Claiming for fame as the first motion picture filmed in CinemaScope outside the United States, also manifestly cashing in on the exotic fad of Rome instigated by William Wyler’s ROMAN HOLIDAY (1953), Jean Begulesco’s THREE COINS IN THE FOUNTAIN faithfully takes its eye-pleasing duty to its heart, whose wide-screen camera insatiably pans and lingers across the most prestigious beauty spots in Rome and its environs (Villa d’Este in Tivoli featured prominently in the opening theme song, under Frank Sinatra’s crooning rendition), to both salve and tantalize its sedentary spectators, while its treble central romances can only take a backseat and stuck in the rut of pleasant tediousness.

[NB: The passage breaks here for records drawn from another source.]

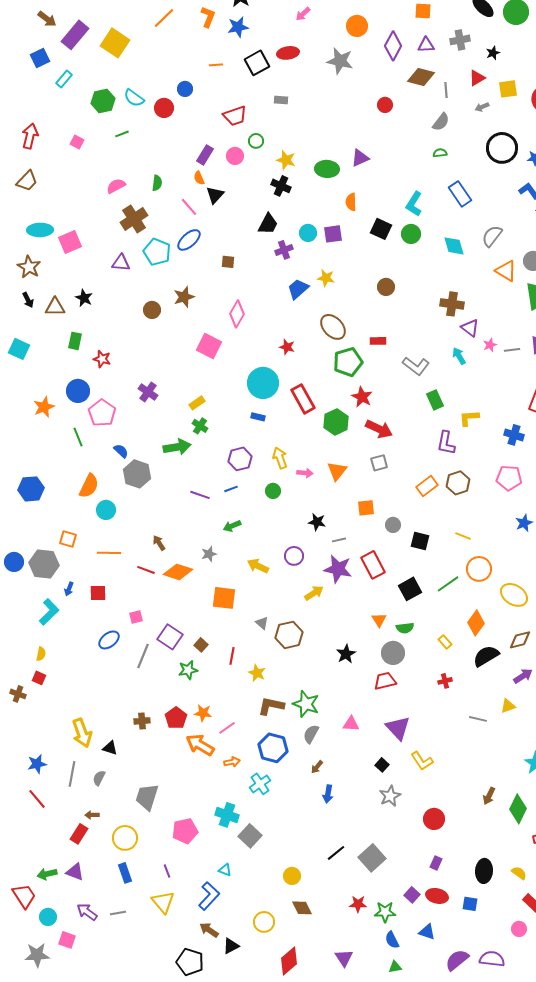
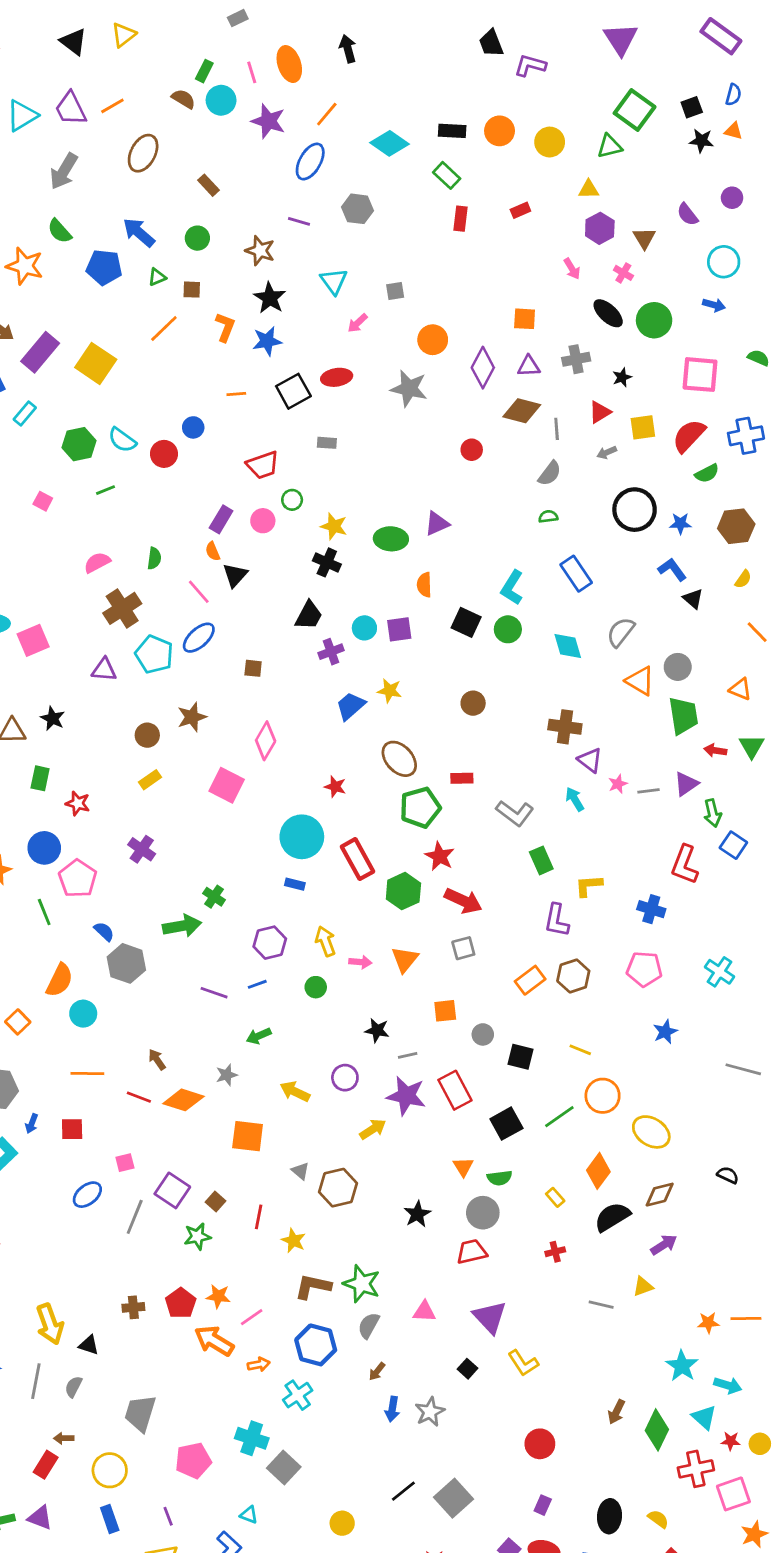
yellow rectangle: (197, 403) -> (150, 780), moved
orange square: (68, 539) -> (18, 1022), moved, turned 30
gray star: (390, 796) -> (430, 1412), moved

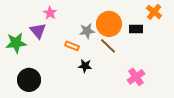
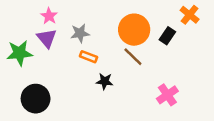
pink star: (50, 13) -> (49, 16), moved
black rectangle: (136, 29) -> (167, 36), turned -56
gray star: (87, 31) -> (80, 33), moved

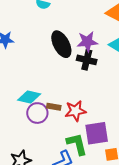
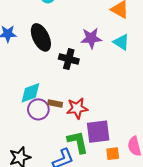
black ellipse: (61, 44) -> (41, 37), moved
black cross: (87, 60) -> (69, 59), moved
cyan diamond: (29, 97) -> (30, 93), turned -35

Three American secretaries living in Rome, Miss Frances (McGuire) is a spinster in her 30s (a staggering case of ageism?!), who has been a devoted secretary to the estimated expatriate American writer John Frederick Shadwell (Webb) for 15 years, for whom she has been carrying a torch ever since, only he is a congenital bachelor and scarcely susses her feelings; next is Anita Hutchins (Peters), who decides to go back to the States using a sham marriage as the pretext, and the truth is that she cannot find an ideal husband in Rome (the only socially pertinent remark in the entire movie, because as a secretary, rich bachelors is off-limits for her, and ordinary local guys are too poor for her star-spangled standard), only wrong-footed by the romantic offense from her co-worker, Giorgio Bianchi (Brazzi), a local translator, who puts his job on the line in violating the company’s “no-dating” rule; finally a wide-eyed Maria Williams (McNamara) is the blow-in, who arrives as Anita’s successor, and catches the eyes of the notorious skirt-chaser Prince Dino di Cessi (Jourdan), “Cessi” in Italian means pigsty or loo, one might divine this pejorative moniker is an intentional sideswipe, and as a matter of fact, Dino’s overt sexism attitude during a jaunt to Venice with Maria, and Miss Frances as a conspiratorial gooseberry, is fairly unsavory.
All these pairs will hit their individually and patly designed bumps on the road before attaining the preordained happiness (and for all eligible secretaries, marriage is their invariable holy grail) in the famous Trevi Fountain, but the movie also wisely boosts their instant, if blithe communion of sisterhood, even a fallout doesn’t need to fester into petty grudge. For its players, acting chops seem to be unnecessary with regard to the thread-bare plot, but a fastidious, amusingly condescending Webb and a self-possessed McGuire, at least manage to extrude some touching impression of inner depth out of their characters’ cardboard configuration.
All in all, THREE COINS IN A FOUNTAIN fleets insouciantly but lively against a gorgeous backdrop that is too bewitching to quibble, when in Rome... just go with it.
referential entries: William Wyler’s ROMAN HOLIDAY (1953, 8.7/10); David Lean’s SUMMERTIME (1955, 6.6/10).